Yoga Theology: Headstands and Face-Plants

Eighteen years after my first yoga class, I still don't like to stand on my head.

I resisted the headstand pose successfully for a long time, until an experienced teacher at a workshop convinced me to face my "fear" and go upside down. So, I did. It felt pretty good. I wrote a blog post about it.

Deep down I still didn't like it. I went back to avoiding headstands.

Eventually, a different teacher, also very experienced, talked me into trying the inversion again. A few tries went well, so I started practicing it more regularly. Until I fell out of it. It did not feel good. I wrote another blog post about it.

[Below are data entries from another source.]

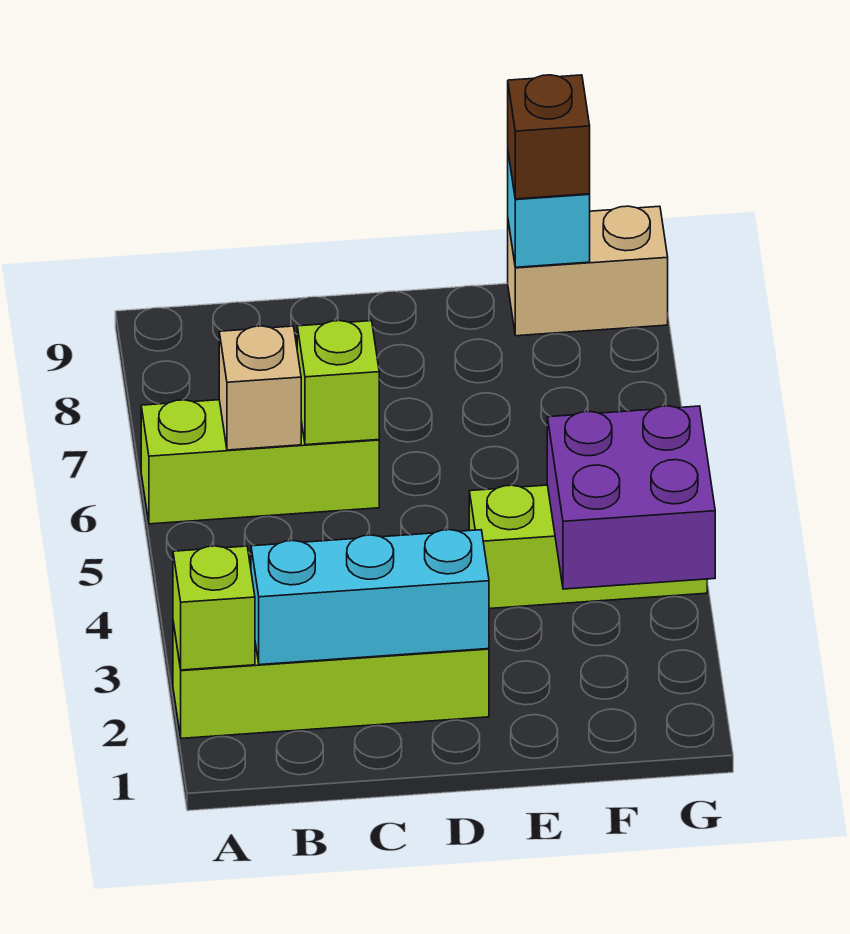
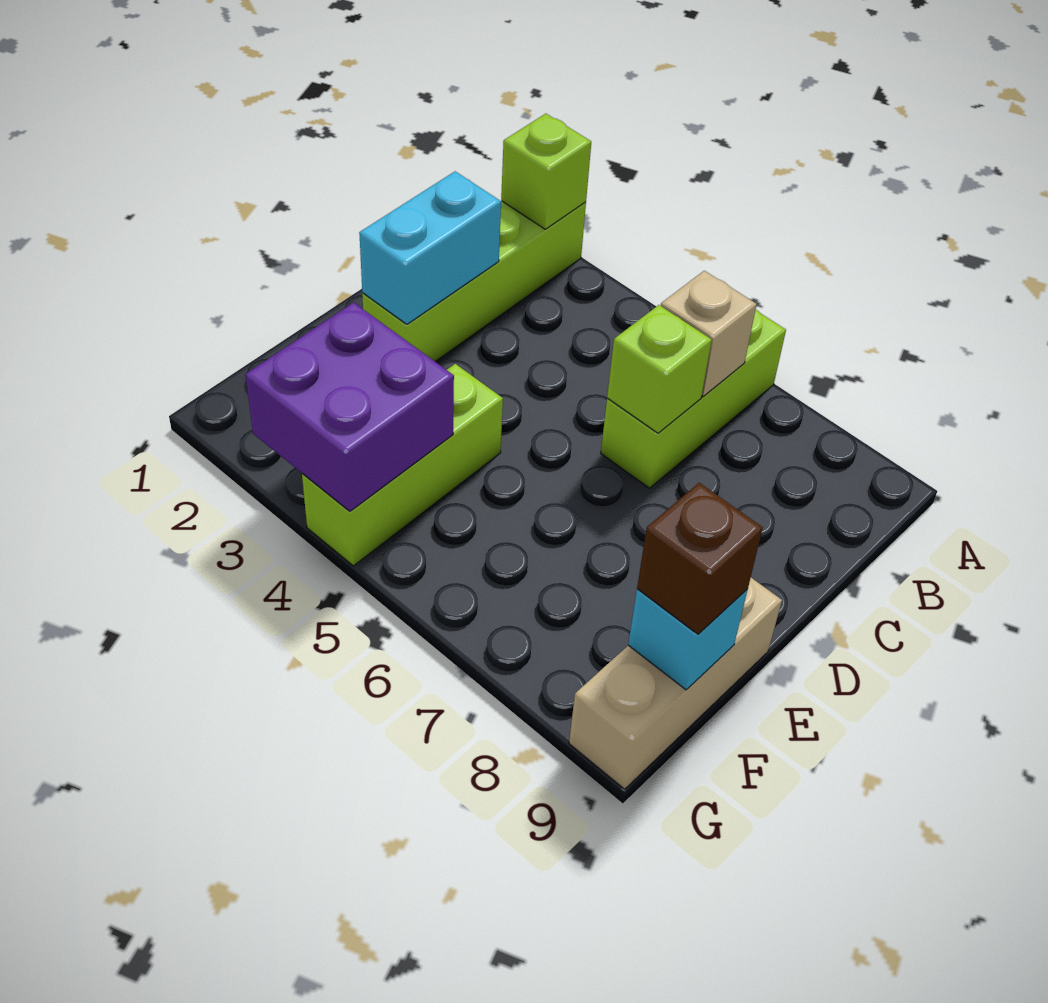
cyan brick B2:D2 level 2 -> cyan brick C2:D2 level 2
tan brick F9:G9 level 1 -> tan brick E9:G9 level 1

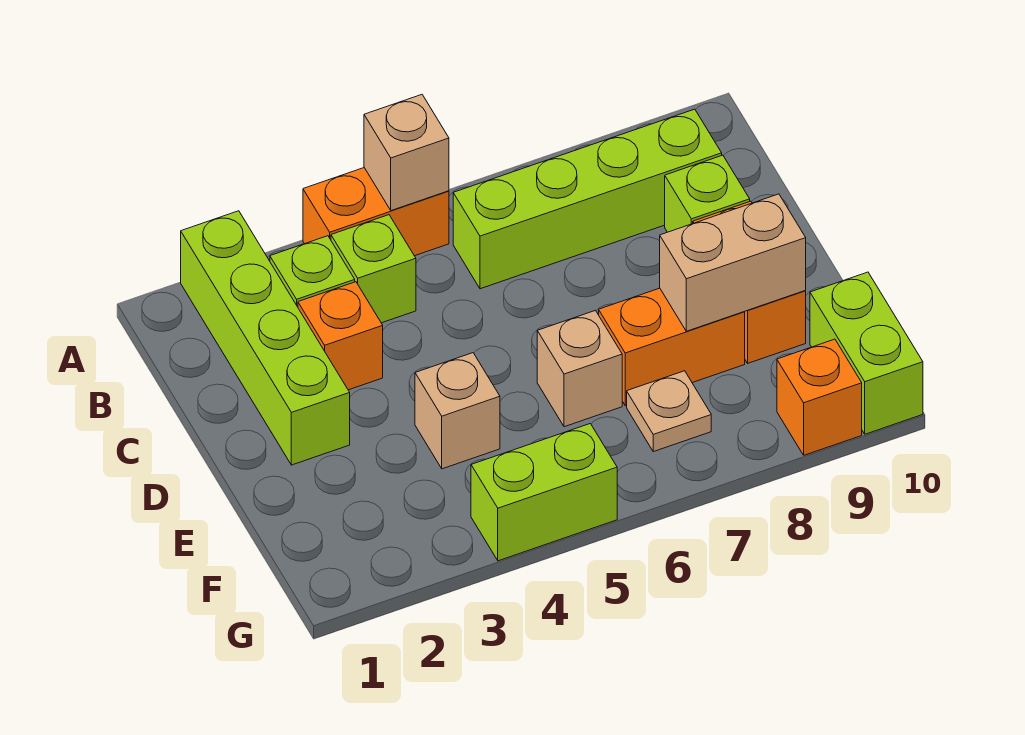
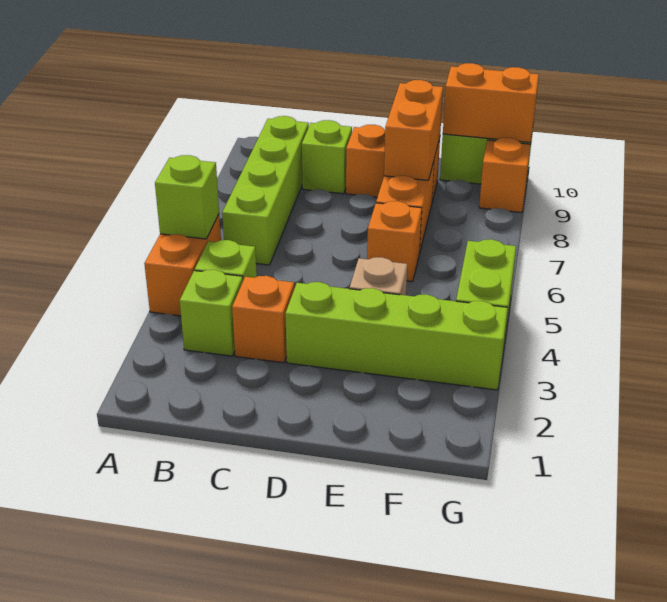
lime brick A2:D2 level 1 -> lime brick D3:G3 level 1
tan brick A5 level 2 -> lime brick A5 level 2
tan brick E6 level 1 -> orange brick E6 level 1
tan brick E8:E9 level 2 -> orange brick E8:E9 level 2
tan plate F7 level 1 -> none
none -> orange brick F10:G10 level 2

This is Crow Pose. That is NOT me in Crow Pose.

This is Crow Pose. That is NOT me in Crow Pose.

The good news is that I am not writing a third blog post about attempting a headstand. I didn't just give them up for Lent once upon a time. I gave them up because they never felt "right" to me. Of course, they may feel "right" to other people. My friend, Jamie, had no qualms about kicking into a headstand. In one particular class, I remember sharing with her my hesitancy. She then shared with me that she was more uneasy in crow pose. Crow pose is one that, if you do fall, you will likely have a face-plant (translation for those unfamiliar with the term: you fall on your face). However, crow pose was, and still is, one of my favorite poses. I don't worry about face-planting because something about the pose comes naturally to me, the same way headstand felt natural to Jamie.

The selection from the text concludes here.